• STORED DATA
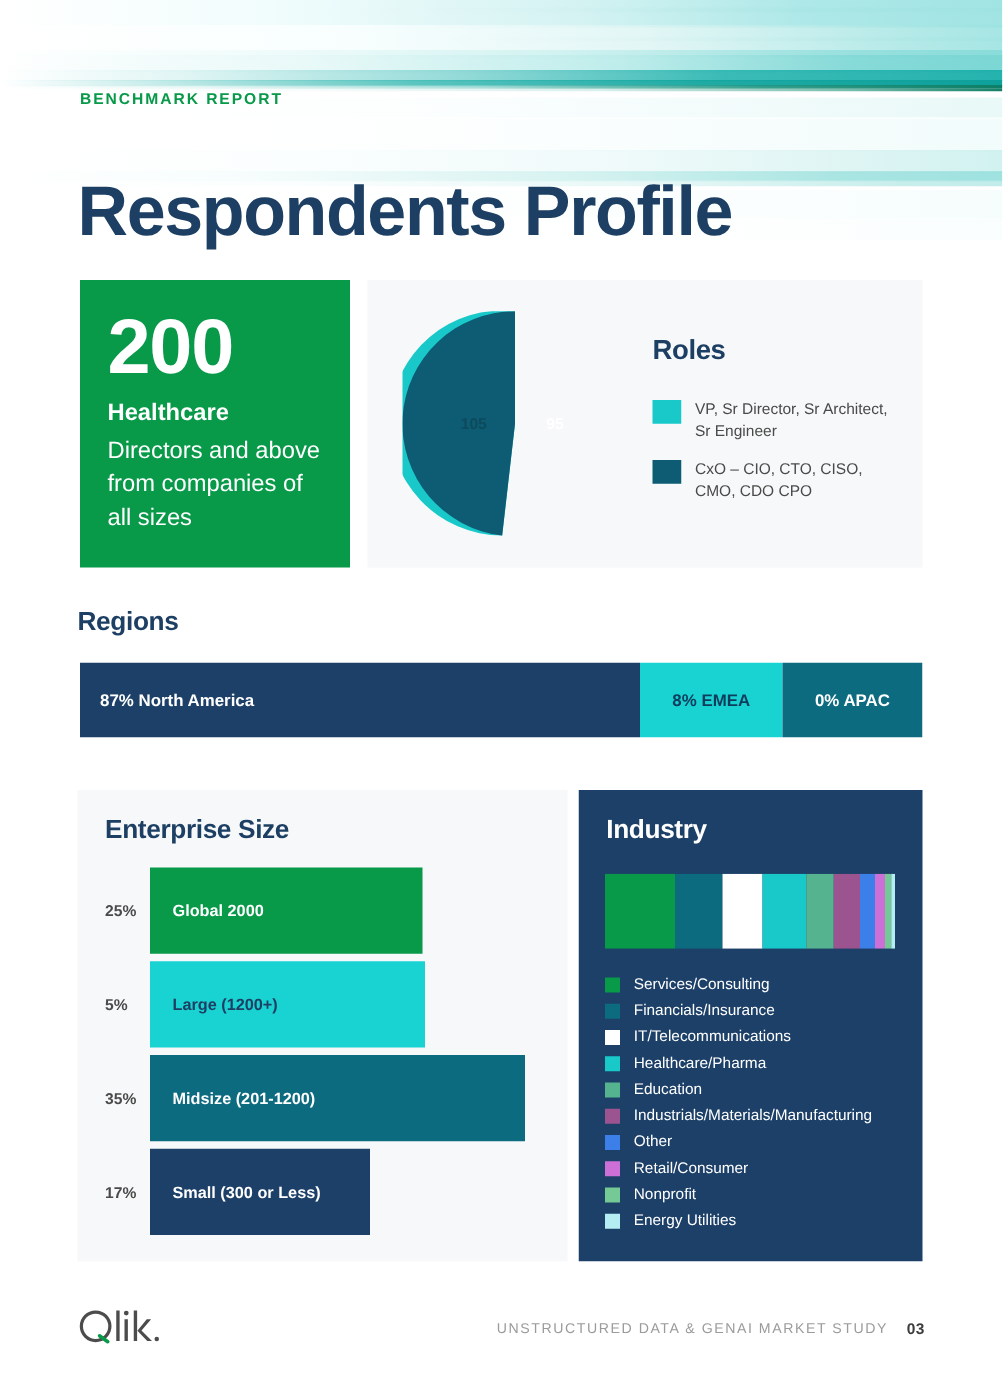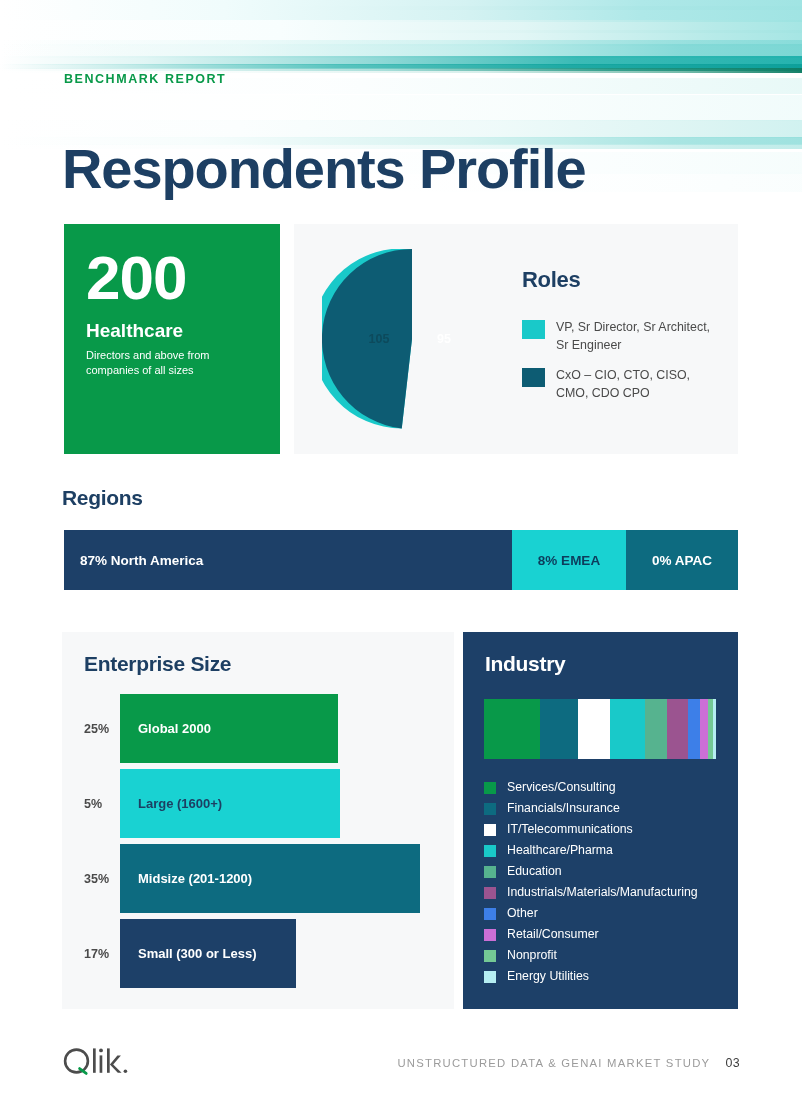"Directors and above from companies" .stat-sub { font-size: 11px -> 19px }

---

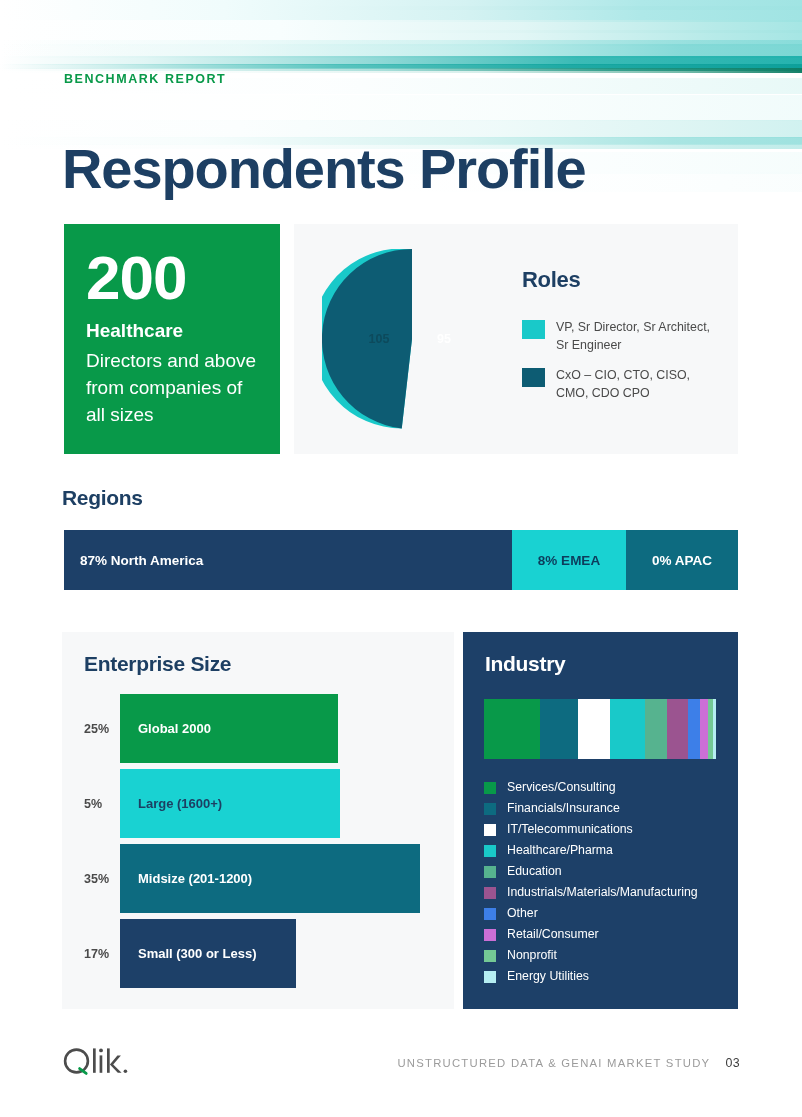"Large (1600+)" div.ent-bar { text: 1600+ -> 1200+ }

...

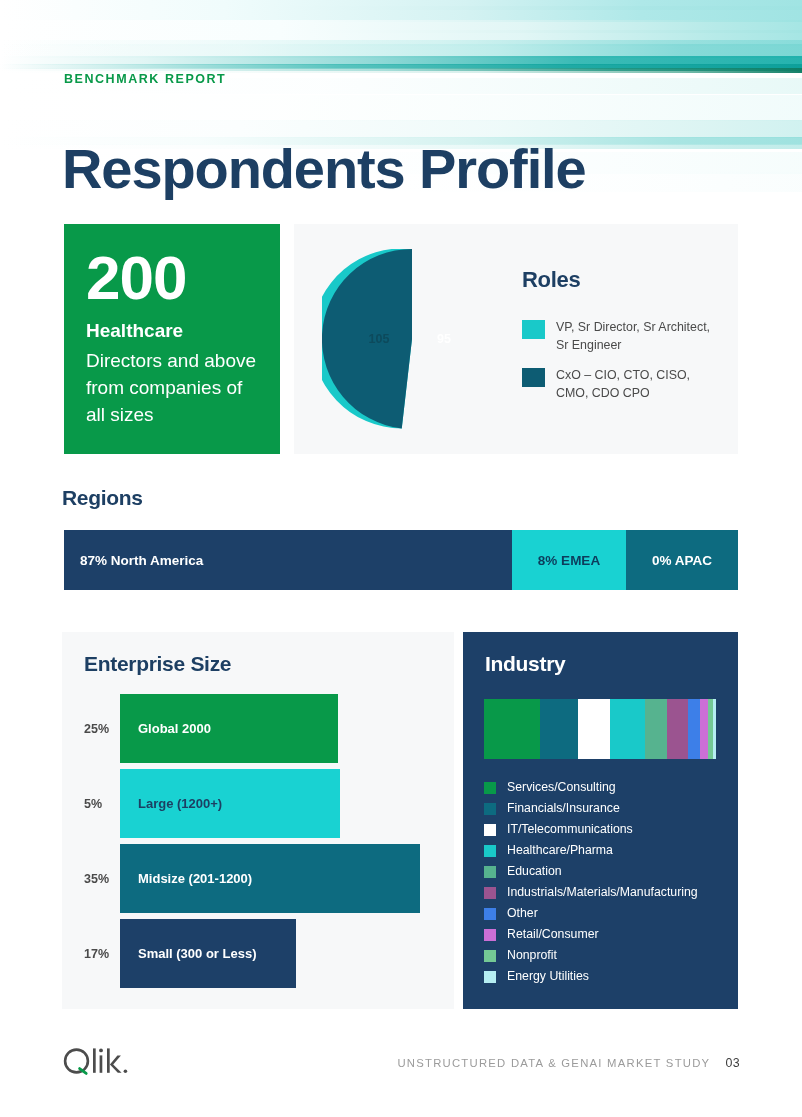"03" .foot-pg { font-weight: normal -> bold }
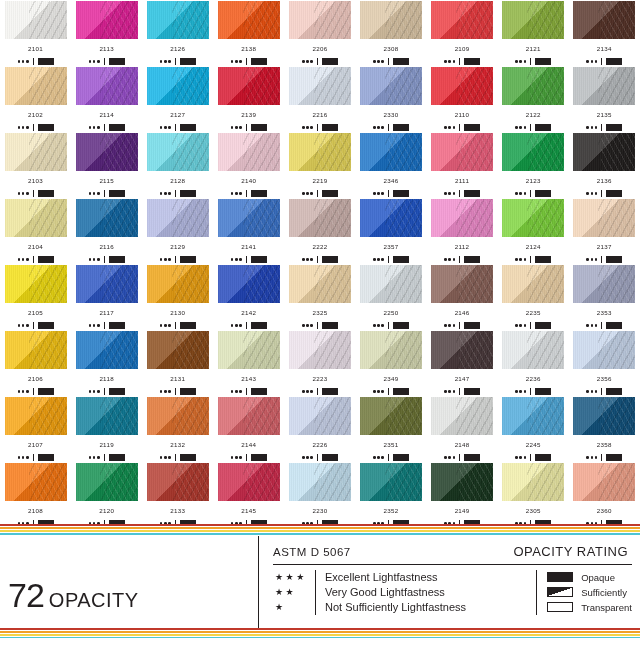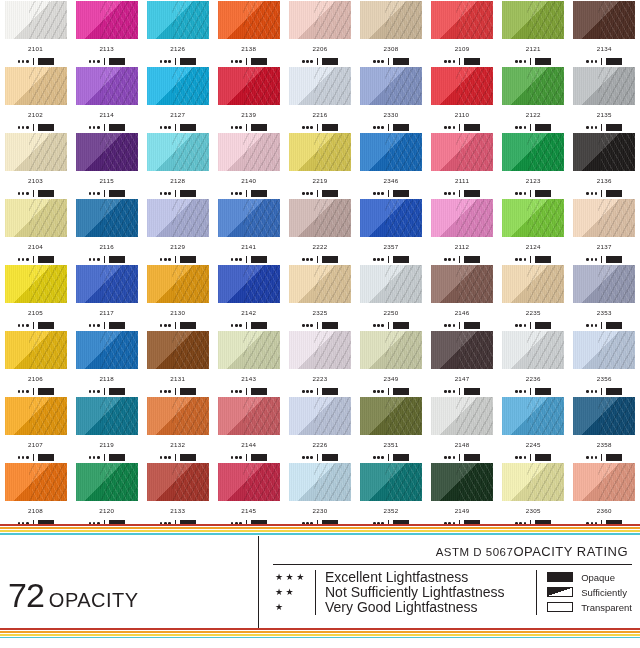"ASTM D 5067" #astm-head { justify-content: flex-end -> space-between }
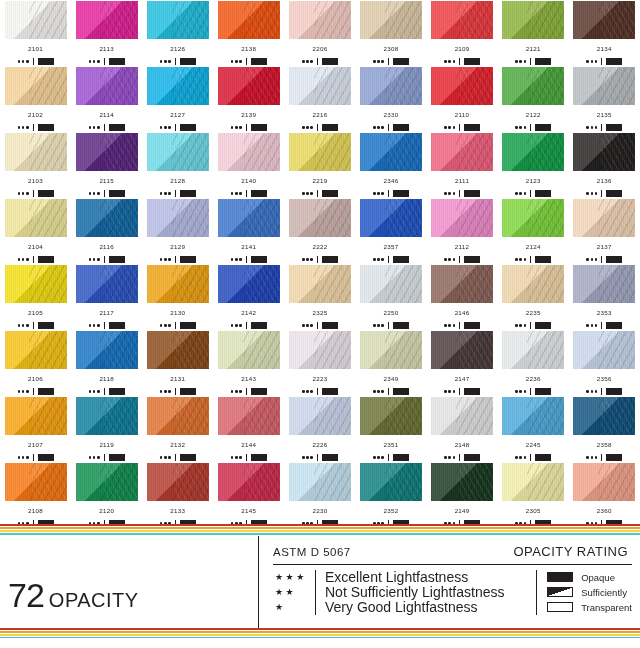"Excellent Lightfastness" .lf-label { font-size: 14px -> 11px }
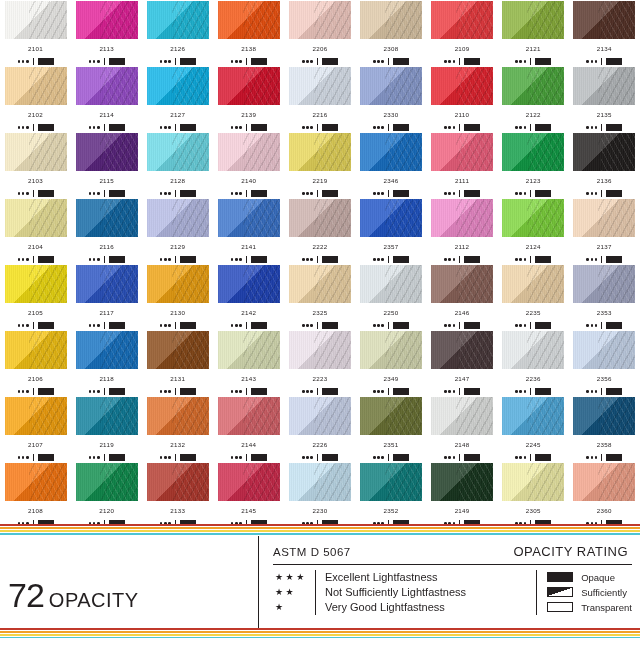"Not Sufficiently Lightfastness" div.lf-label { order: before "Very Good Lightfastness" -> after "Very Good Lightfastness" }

• PROBLEM DETAILS
A word-for-word reproduction is needed of the lines above from the line containing "font-weight: normal ->" through the line containing "font-size: 14px ->", with both ends kept and no pictures.

• SOLVED EXERCISE
"03" .foot-pg { font-weight: normal -> bold }
"ASTM D 5067" #astm-head { justify-content: flex-end -> space-between }
"Excellent Lightfastness" .lf-label { font-size: 14px -> 11px }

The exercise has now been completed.